Вторая, мажорная – позиция рассказчика, которую едва ли можно отождествлять с авторской и которая при публикации рассказа в журнале «Республика» была опущена: «Через неделю я получил известие, что Репьев застрелился. Мне не было его жалко. Он шел путем зрителя. Между тем грозная живая жизнь кипела вокруг, сливая свою героическую мелодию с взволнованными голосами души, внимающей ярко озаренному будущему».
Так возникает эффект двуголосия, столкновение двух взглядов, и какой из них ближе автору – большой вопрос, но все же к осени 1917 года позиция Грина проясняется и окончательно меняется в сторону полного разочарования в революции. За неделю до октябрьского переворота в газете Амфитеатрова «Вольность», известной своими – как говорилось в советское время – реакционными взглядами, Грин публикует рассказ «Восстание», действие которого происходит в Зурбагане. Там также строятся баррикады и два вождя – Президион и Ферфас борются за власть и голоса избирателей. Однако народ голосует «против всех», оба кандидата кончают с собой, а через некоторое время новый Ферфас и новый Президион начинают все заново. Авторская мысль выражена совершенно определенно: все революции бессмысленны, потому что представляют собой движение истории по кругу. Замечательно, что та же самая мысль о бессмысленности социальных переворотов прозвучала и в написанном в том же 1917 году рассказе «Рене»: «Какой заговор изменил сущность мира? Коллар, оставь политику, пока не ушла жизнь».

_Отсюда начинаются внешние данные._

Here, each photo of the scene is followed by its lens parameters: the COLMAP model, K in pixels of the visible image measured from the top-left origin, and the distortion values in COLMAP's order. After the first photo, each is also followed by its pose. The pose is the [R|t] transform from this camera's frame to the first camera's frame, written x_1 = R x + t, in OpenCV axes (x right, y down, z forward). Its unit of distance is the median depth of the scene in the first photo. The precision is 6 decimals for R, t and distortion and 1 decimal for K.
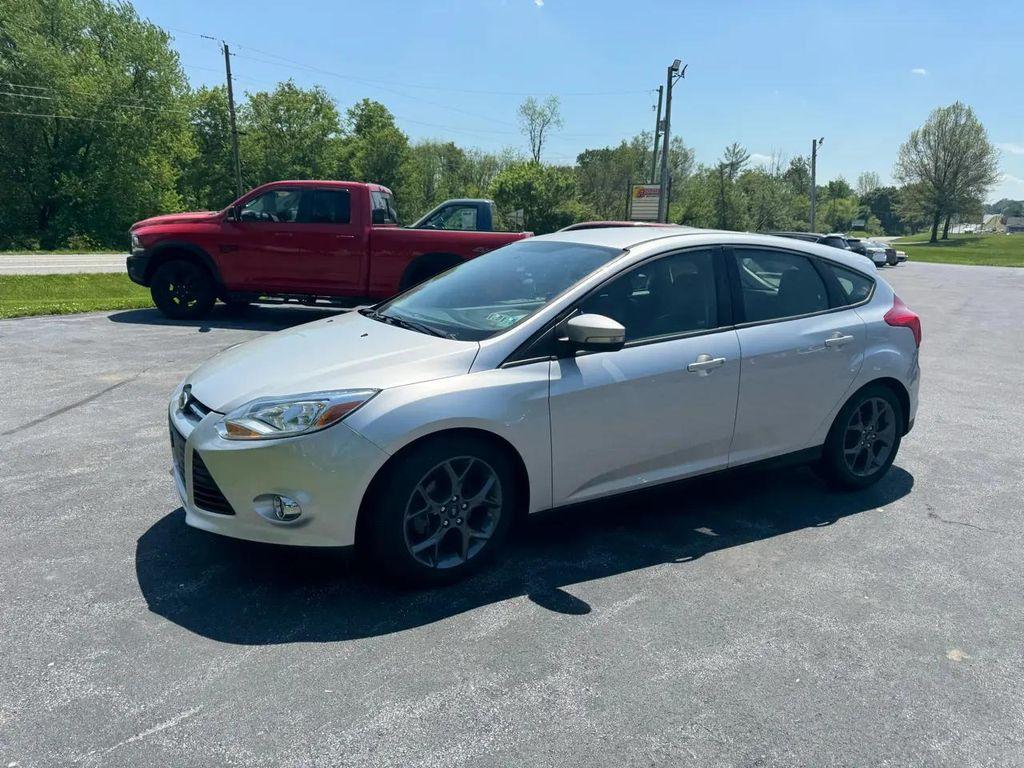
lens RADIAL K [[717.0, 0, 522.1], [0, 717.0, 388.8], [0, 0, 1]] dist [0.051746, -0.070299]
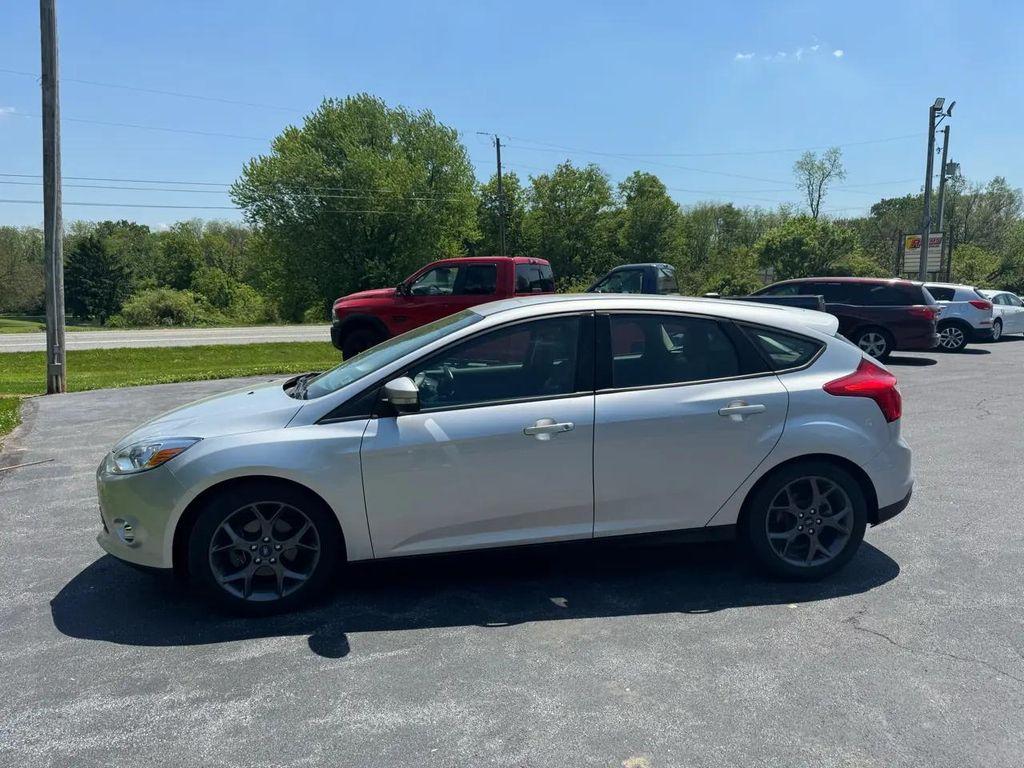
lens RADIAL K [[717.0, 0, 522.1], [0, 717.0, 388.8], [0, 0, 1]] dist [0.051746, -0.070299]
pose [[0.929306, 0.015099, -0.369002, 0.197752], [-0.046575, 0.995978, -0.076542, -0.004092], [0.366362, 0.088317, 0.926272, 0.020308]]
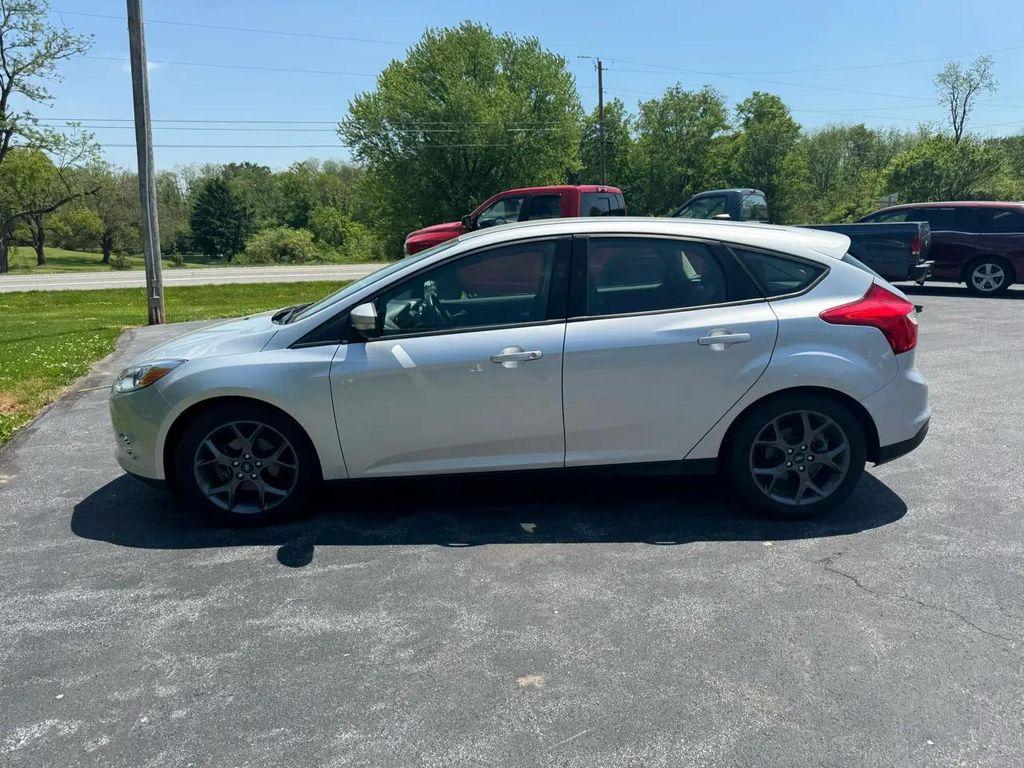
lens RADIAL K [[718.4, 0, 519.7], [0, 718.4, 389.9], [0, 0, 1]] dist [0.048247, -0.070216]
pose [[0.862971, 0.064706, -0.501092, 0.254302], [-0.063093, 0.997803, 0.020189, -0.002986], [0.501298, 0.014193, 0.865158, 0.051441]]
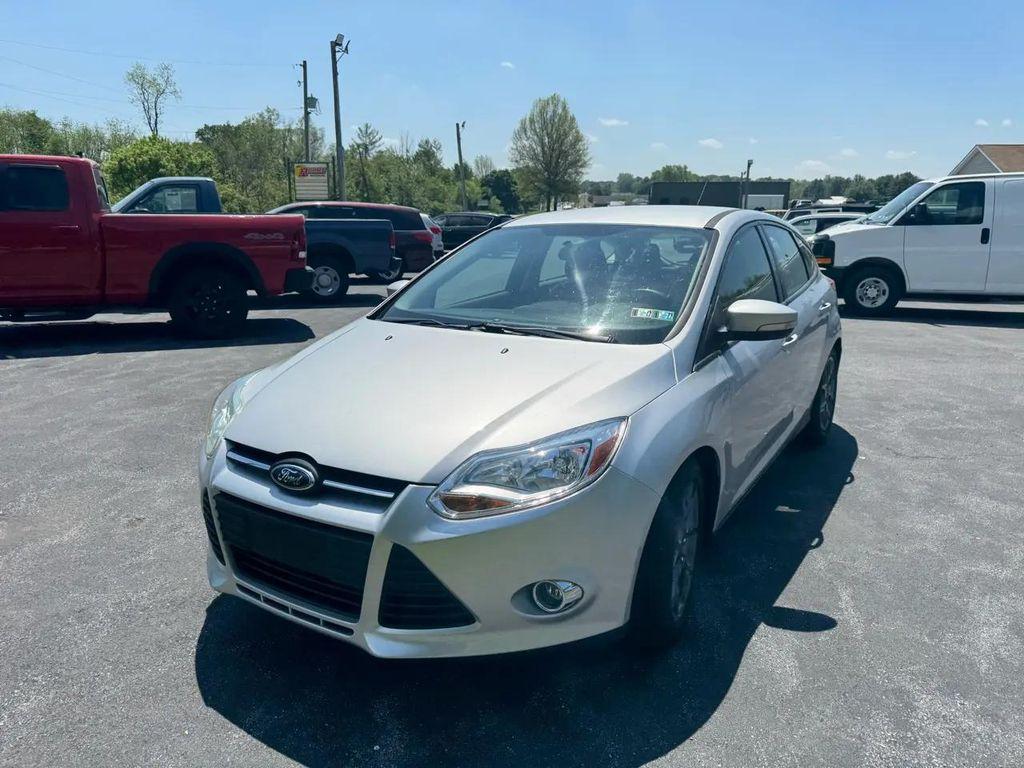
lens RADIAL K [[719.2, 0, 521.2], [0, 719.2, 383.0], [0, 0, 1]] dist [0.038075, -0.050314]
pose [[0.886760, -0.127275, 0.444363, -0.172704], [0.119667, 0.991782, 0.045263, -0.022753], [-0.446472, 0.013038, 0.894703, 0.093641]]
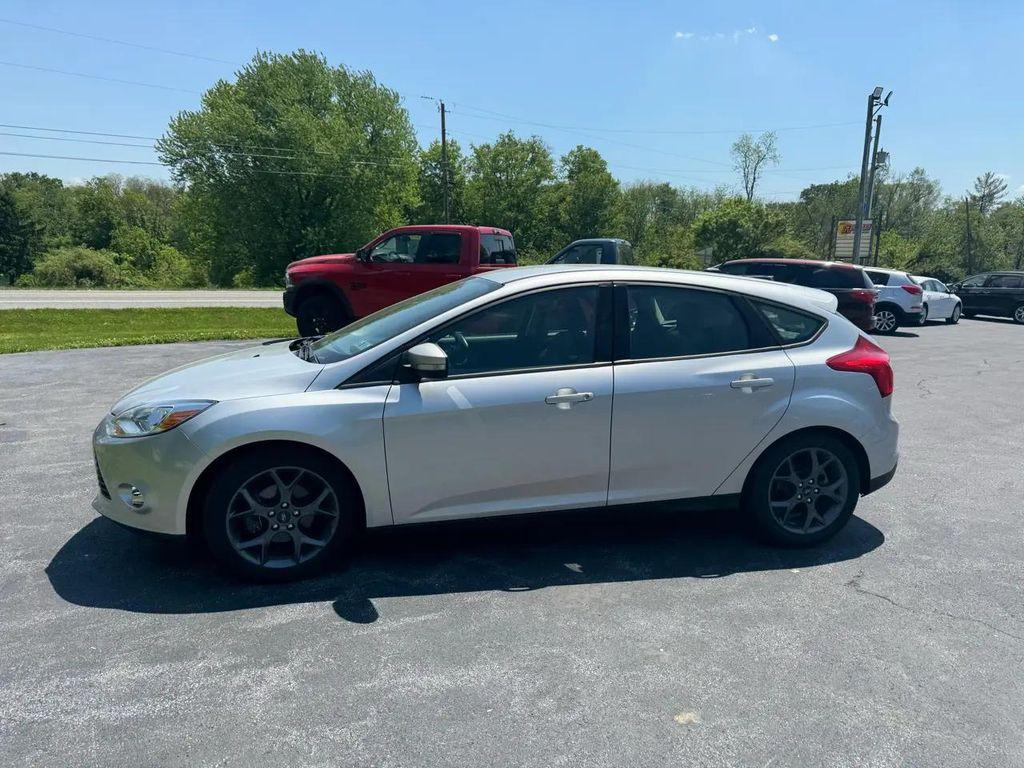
lens RADIAL K [[718.4, 0, 519.7], [0, 718.4, 389.9], [0, 0, 1]] dist [0.048247, -0.070216]
pose [[0.957523, 0.046138, -0.284643, 0.159706], [-0.060882, 0.997211, -0.043165, 0.000551], [0.281858, 0.058661, 0.957661, 0.006730]]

В написанном за год до этого рассказе «Огонь и вода» оппозиционер Леон Штрих, вынужденно живущий за пределами Зурбагана и разлученный с семьей, проклинает себя за то, что занялся политической борьбой:
«Он жил только семьей; жалел, что приходится спать, отнимая время у дум о близких; часто в минуты глубокой рассеянности он почти видел их перед собой, говоря в полузабытьи с ними как с присутствующими. Временами он принимался бранить себя за то, что ввязался в политику – с яростью, превышающей, вероятно, ярость его противника».
Эти настроения Грина вряд ли стоит считать минутными. Минутным был скорее февральский восторг, и с утверждением Вадима Ковского: «Как эсеры в свое время показались ему единственно возможной революционной силой, так и буржуазно-демократическая революция была принята им за единственно возможную и окончательную»[175] – можно согласиться только в том случае, если подчеркнуть недолговечность этого взгляда. Как очень остроумно заметил некогда Пришвин, также приветствовавший революцию Февральскую и проклявший Октябрьскую: «Святая ложь февральских любовников и гнусная правда октябрьского вечного мужа».[176]